Hell, it was infinitely better than the solution I pieced together based on Susan's expensive makeover and the outdated photograph in her passport, which gave her trouble at the airport. I assumed Susan had been "disappeared" before Kosminski approached Rover with his offer. The Susan on the murder tour had to be Kosminski’s accomplish in the murder of the real Susan, but had been convinced to take the tour in England to make it look as if Susan had disappeared abroad – while they (i.e. he) has an unshakable alibi. That would (at least) freeze the money until she was declared dead, but Kosminski wanted to kill two birds with one stone: if "Susan" dies in an unfortunate accident abroad, nobody will be looking for her body back home and he has silenced a potential danger. Rover could never put the squeeze on Kosminski, because it would be his word against his (and a confession to being a murderer).

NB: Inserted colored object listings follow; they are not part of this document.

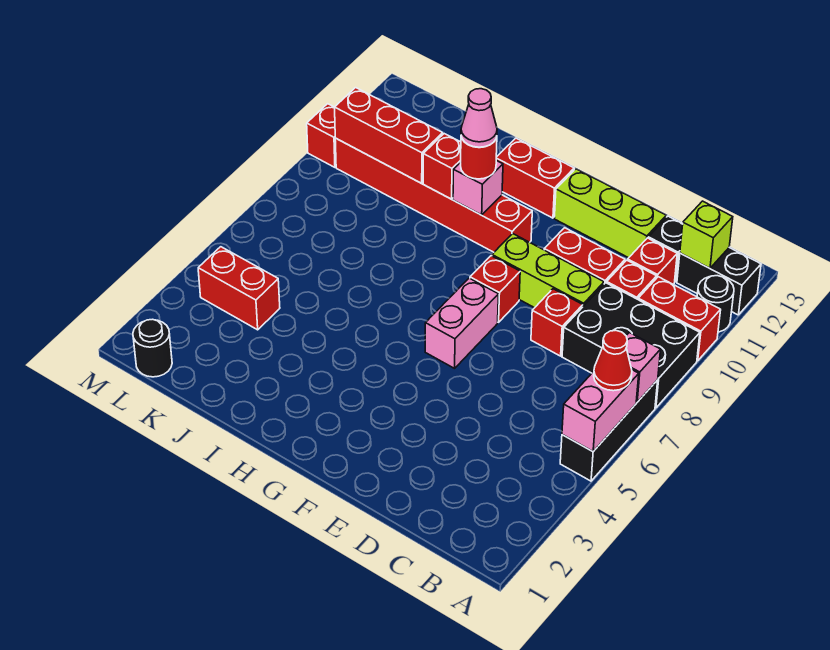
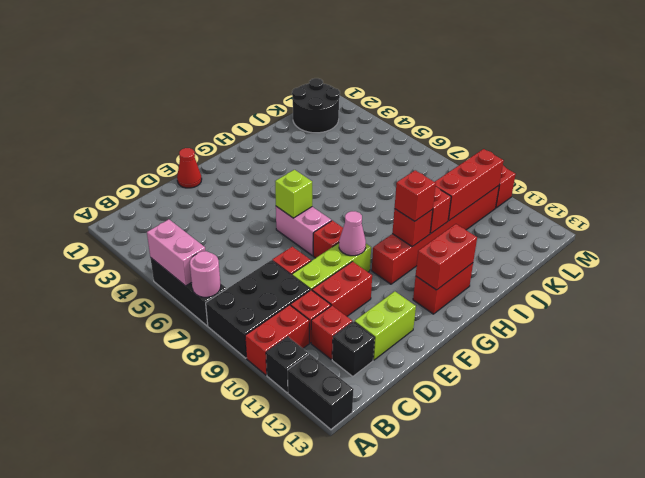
red 1x1 cone [594,331,632,391] -> red 1x1 cone moved to [177,148,202,188]
pink 1x1 brick [626,332,661,402] -> pink 1x1 round brick [190,251,221,297]
black 1x1 round brick [697,276,734,332] -> black 1x1 brick [266,337,308,393]
black 1x2 brick [677,248,761,315] -> black 1x2 brick turned to [288,354,354,429]
lime 1x1 brick [680,201,733,268] -> lime 1x1 brick moved to [275,170,312,218]
lime 1x3 brick [554,169,666,258] -> lime 1x2 brick [355,291,416,360]
pink 1x1 brick [453,160,503,215] -> red 1x1 brick [392,209,433,247]
red 1x1 round brick [461,137,497,179] -> red 1x1 brick [395,170,436,221]
pink 1x1 cone [461,89,497,147] -> pink 1x1 cone moved to [339,211,366,256]
red 1x2 brick [198,247,280,330] -> red 1x2 brick moved to [416,224,477,290]
black 1x1 round brick [133,319,172,377] -> black 2x2 round brick [292,78,340,133]

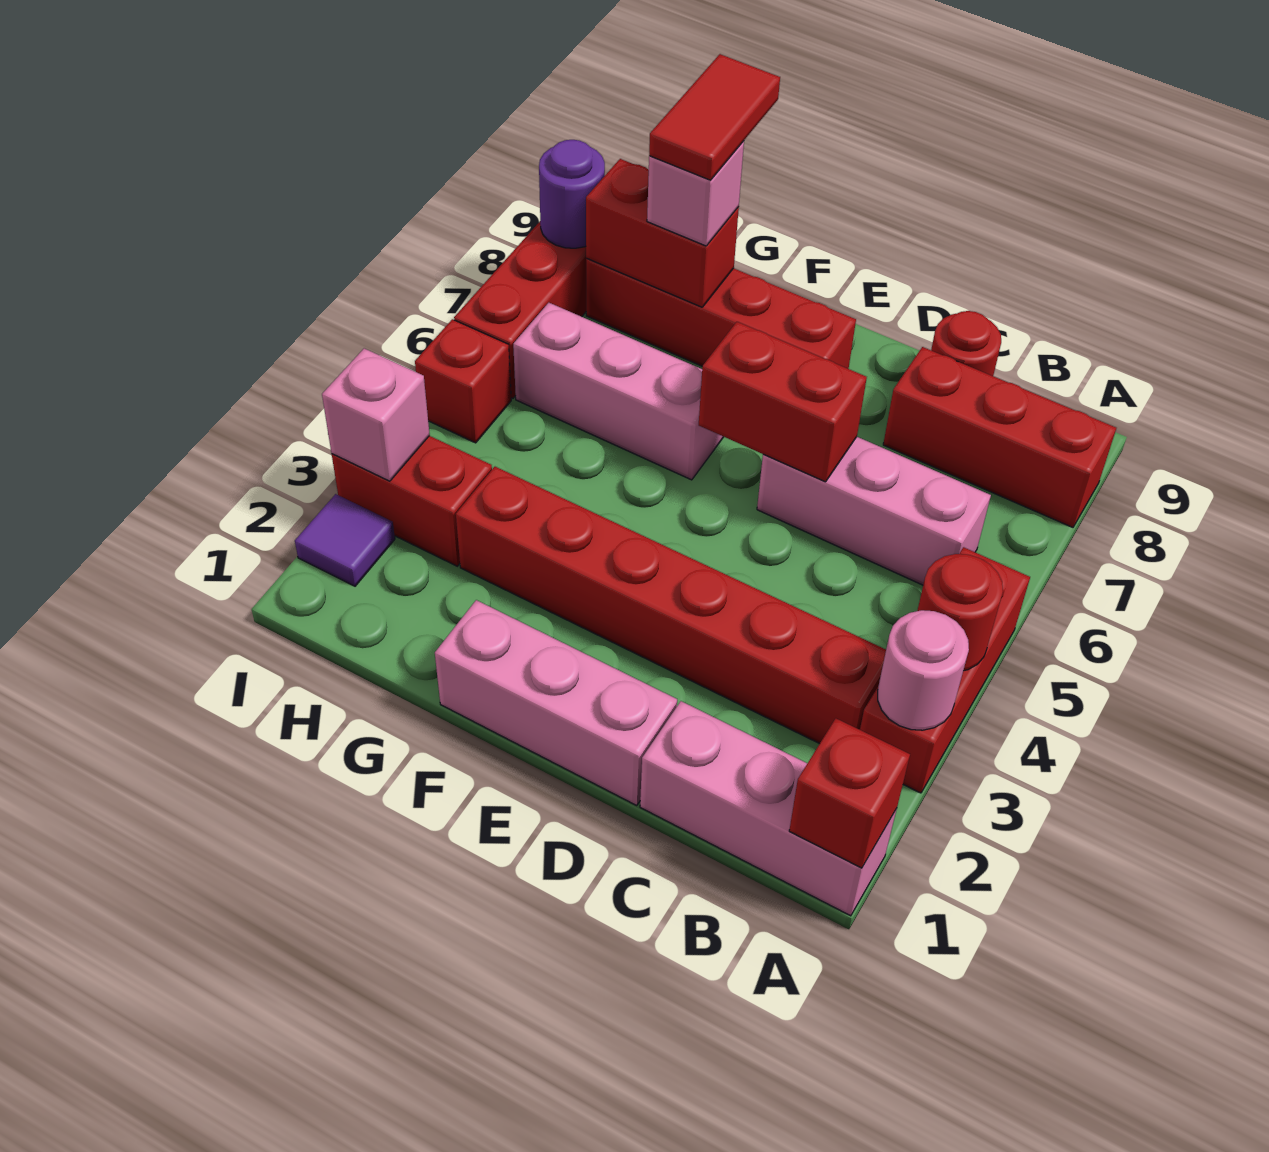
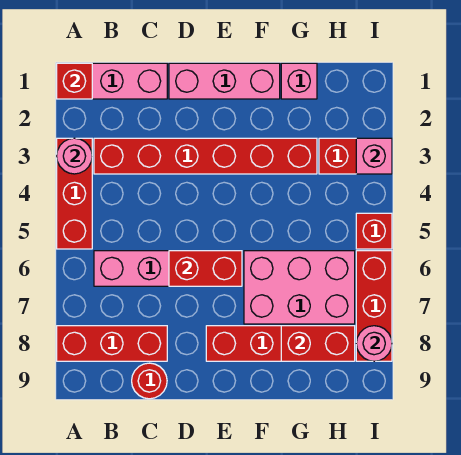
red 1x1 round brick [917,554,1003,671] -> none
pink 1x3 brick [513,303,723,480] -> pink 2x3 brick [244,251,355,324]
pink 1x1 brick [647,141,744,246] -> pink 1x1 brick moved to [281,63,317,99]
red 1x2 tile [649,54,780,180] -> none
purple 1x1 tile [295,494,395,586] -> none
purple 1x1 round brick [539,140,605,248] -> pink 1x1 round brick [356,326,392,361]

Well, I was wrong. And my reason for jotting down my failure as an armchair detective is because this is the second mystery novel in a row that I liked, but doesn't give any room to discuss plot. It's a very talky, but fun, mystery with lots of sight seeing and crime discussions, but the ending is worth it.

P.S. the post-title is a reference from the book refering the tour group as "ghouls on wheels." They sure love their bloody history and murder stories.


  1. This sounds really great - sold! Thanks TC, another job very well done.

  2. PS Don't know if you've spotted the Carr poll currently being held at Fedora, but it would be just plain wrong not to have our input chum!

  3. Replies
    1. Thanks for the comment(s) and I'll take a look at the Carr poll.

      I have neglected other mystery blogs even worse than my own over the past few months.